Bug Bounties: Why The Controversy?

Software companies have offered payment for bugs before. Peter Judge asks why it is any different for security vendors to do the same?

Many companies offer a payment to people who find bugs in their software. Google and Mozilla do it without a qualm.  But when security vendors adopt the same practice, it seems a line has been crossed.

Last week Barracuda Networks offered a bug bounty, of between $500 to $3,133.70 (£310 to £1,950) for researchers finding security flaws in its products. The amount paid depends on the severity of the flaw, as judged by Barracuda’s in-house experts, and the researcher is allowed to publicise the flaw, and take applause, once it has been patched.

What’s the big idea?

Any connection between security and money seems to be viewed as controversial – for instance, when an online marketplace from security exploits was launched by NSS Labs  in September, several people were disconcerted. Surely selling exploits was a bad idea? Possibly as bad as the controversial move last month to publish the Firesheep attack code online?

Well, possibly. However, the NSS Labs marketplace turned out to be a place for legitimate penetration testers to pick up tools, saving themselves time and money.
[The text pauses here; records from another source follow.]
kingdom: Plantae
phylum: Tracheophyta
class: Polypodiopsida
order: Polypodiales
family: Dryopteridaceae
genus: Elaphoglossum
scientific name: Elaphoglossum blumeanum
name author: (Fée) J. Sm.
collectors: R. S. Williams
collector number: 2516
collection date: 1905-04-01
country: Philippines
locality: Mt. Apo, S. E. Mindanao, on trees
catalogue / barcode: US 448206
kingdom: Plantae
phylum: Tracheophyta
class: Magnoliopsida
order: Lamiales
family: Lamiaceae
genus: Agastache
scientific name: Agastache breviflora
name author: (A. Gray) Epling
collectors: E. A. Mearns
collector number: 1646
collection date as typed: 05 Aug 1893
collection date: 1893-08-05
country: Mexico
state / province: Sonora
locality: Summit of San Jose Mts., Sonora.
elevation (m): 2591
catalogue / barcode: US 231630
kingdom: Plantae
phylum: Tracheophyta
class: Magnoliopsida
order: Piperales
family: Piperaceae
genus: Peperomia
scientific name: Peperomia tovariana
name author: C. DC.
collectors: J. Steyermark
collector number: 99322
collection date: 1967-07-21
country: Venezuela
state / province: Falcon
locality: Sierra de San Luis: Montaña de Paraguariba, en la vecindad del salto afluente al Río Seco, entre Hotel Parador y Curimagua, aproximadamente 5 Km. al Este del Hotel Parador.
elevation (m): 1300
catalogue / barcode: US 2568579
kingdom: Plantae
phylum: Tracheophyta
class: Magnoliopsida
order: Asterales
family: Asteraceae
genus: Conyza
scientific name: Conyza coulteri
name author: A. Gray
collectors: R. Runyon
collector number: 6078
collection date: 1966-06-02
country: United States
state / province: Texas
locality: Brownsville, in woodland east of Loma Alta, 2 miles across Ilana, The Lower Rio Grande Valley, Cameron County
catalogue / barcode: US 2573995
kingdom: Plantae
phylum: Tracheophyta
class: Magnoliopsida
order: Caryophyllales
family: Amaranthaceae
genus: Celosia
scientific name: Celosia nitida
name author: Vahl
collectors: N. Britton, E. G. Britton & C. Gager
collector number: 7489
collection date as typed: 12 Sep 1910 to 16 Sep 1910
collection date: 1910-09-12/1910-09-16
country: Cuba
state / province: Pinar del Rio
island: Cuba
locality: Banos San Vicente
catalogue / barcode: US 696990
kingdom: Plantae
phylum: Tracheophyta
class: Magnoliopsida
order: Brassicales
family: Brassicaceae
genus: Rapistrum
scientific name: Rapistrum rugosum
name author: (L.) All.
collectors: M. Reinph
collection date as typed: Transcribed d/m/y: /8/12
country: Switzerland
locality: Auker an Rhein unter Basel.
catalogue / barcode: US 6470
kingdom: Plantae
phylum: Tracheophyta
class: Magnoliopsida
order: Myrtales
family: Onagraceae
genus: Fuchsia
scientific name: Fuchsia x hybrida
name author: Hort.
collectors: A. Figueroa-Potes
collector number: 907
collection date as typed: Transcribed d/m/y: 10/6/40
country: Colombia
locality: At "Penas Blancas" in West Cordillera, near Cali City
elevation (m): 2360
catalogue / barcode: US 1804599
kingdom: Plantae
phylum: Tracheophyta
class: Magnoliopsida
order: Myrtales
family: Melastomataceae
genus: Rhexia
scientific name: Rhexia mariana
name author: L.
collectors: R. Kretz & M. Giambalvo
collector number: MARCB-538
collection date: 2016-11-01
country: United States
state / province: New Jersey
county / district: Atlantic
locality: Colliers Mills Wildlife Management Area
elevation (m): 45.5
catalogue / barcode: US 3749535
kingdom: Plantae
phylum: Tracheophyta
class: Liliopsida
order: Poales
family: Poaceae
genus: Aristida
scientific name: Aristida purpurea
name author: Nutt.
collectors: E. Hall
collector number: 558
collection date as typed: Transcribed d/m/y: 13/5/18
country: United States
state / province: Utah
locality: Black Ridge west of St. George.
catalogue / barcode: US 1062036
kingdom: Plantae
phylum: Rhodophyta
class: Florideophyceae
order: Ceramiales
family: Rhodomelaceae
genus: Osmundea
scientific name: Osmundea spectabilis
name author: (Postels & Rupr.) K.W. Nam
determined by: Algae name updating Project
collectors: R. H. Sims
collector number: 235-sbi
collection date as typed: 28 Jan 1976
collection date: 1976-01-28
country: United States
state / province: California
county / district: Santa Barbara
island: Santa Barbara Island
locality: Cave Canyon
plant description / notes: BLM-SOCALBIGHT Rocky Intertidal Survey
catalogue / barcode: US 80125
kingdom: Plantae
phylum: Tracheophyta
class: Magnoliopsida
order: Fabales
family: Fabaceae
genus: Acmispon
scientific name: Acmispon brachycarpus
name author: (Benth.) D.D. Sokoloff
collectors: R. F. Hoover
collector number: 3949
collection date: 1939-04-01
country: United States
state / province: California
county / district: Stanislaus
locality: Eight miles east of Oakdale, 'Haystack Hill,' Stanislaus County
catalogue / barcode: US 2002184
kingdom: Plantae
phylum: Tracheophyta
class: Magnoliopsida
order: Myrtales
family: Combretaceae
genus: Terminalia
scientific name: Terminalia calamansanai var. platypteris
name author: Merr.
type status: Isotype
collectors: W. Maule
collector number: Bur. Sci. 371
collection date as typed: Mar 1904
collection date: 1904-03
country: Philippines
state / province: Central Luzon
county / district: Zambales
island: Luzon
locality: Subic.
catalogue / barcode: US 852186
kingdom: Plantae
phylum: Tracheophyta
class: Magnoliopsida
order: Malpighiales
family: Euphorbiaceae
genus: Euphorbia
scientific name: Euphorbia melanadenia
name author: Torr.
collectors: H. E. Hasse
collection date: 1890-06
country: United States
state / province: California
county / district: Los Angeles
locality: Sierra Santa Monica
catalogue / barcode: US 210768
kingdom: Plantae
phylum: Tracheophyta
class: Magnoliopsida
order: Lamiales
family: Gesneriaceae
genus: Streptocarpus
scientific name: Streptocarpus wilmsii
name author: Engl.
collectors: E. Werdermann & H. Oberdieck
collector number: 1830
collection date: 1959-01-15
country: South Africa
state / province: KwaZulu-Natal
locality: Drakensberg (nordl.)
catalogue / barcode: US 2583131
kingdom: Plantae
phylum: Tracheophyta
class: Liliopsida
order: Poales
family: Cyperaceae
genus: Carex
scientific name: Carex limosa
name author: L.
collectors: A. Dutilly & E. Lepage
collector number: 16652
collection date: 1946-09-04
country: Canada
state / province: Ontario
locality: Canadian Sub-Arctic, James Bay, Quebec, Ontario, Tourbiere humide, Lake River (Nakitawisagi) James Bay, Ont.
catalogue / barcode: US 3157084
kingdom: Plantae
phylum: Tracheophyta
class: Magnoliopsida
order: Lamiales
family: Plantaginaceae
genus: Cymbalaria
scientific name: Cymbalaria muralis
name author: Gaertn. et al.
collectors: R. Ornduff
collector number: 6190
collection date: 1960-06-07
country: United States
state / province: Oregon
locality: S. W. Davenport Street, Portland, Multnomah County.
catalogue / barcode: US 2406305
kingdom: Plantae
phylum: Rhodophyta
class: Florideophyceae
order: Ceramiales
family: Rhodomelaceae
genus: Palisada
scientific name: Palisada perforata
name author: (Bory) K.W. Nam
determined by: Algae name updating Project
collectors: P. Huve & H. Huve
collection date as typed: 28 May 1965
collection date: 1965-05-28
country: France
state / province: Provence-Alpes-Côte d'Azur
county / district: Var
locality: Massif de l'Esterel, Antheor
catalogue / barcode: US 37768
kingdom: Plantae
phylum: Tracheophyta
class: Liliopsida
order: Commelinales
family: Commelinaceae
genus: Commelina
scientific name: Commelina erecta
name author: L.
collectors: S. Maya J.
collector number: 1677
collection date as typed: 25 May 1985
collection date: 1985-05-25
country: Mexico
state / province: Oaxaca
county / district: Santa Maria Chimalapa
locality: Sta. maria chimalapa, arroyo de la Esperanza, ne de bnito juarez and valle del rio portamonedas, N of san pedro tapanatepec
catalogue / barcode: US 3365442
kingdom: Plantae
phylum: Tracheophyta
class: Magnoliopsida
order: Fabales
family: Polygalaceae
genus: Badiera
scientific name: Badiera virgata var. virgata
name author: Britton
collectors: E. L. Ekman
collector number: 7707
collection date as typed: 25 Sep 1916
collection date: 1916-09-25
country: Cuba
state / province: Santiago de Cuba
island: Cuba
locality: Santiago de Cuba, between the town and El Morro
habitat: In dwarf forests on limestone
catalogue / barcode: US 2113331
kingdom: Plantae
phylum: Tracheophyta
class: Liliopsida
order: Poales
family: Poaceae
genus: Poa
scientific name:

And Barracuda’s announcement seemed to be designed to get maximum publicity, for minimum controversy. The company did, after all, set its fees at exactly the same level as Google did in its own bug bounty programme. Barracuda, it seemed, wanted to establish that its scheme was as legimiate as Google’s.

“There is a significant danger that it will attract developers into researching the vendor’s products and then offering them to the highest bidder,” said Anthony Haywood, chief technology officer at security firm Idappcom. “If the bug is a really serious one that cybercriminals can exploit to generate fraudulent revenue, there is a significant danger of the exploit information falling into the dark ecosystem that black hat hackers – as well as cybercriminals – now inhabit.”

Haywood is well aware that Google and Mozilla already do this, but apparently, now a much smaller company, in the security sector, is doing it, that’s increased the danger of it all going wrong. “Just because it is becoming the norm for the IT industry, does not make it in the long-term interests of our market sector,” he says.

Litigate for free

By changing the way effort is rewarded, bug bounties are similar to the “litigate for free”  industry of no-risk lawsuits, he says, which has brought about an increase in damage payments, and in frivolous claims, which in turn pushes everyone’s insurance premiums up.

By analogy, he says, if security firms pay for the bugs found in their software, this money must come from somewhere, and the move will push up everyone’s fees. “Someone, somewhere, has to pay for these types of services,” says Haywood.  In this case, end users will have to fund the bounty schemes indirectly – and will also pay for a tide of malware the schemes will supposedly unleash.

“This is a cause and effect situation. No one really wins in the longer term from bug bounty programs. And that’s why we say that they are not in the real interests of our industry,” says Haywood.

I don’t really see that. For one thing, the “costs” of the bounty scheme are small compared with the damage an unknown zero-day flaw would cause if found and exploited by  hackers outside the bounty scheme. People running these schemes can easily argue that they reduce overall costs.

Secondly, what is the tide of malware this is supposed to unleash? Does Haywood imagine that there are hackers out there who will be twiddling their thumbs wondering what to do until a bounty program gives them the idea of looking for flaws?

And if so will the existence of a possible $3,000 cheque make it more or less likely that they will turn the bug over to the proper destination – the software owner? The money may be vastly less than they could make with an exploit and a campaign of malware. The offer of money from the software vendor just makes it a bit more likely that honest people will get involved.

At bottom, Haywood’s objection to the Barracuda bounty is nothing more than the old “security by obscurity” idea. If we don’t talk about these bugs, Haywood seems to think fewer will be found. That’s an idea that has been debunked so thoroughly, it’s a surprise to see it crop up again.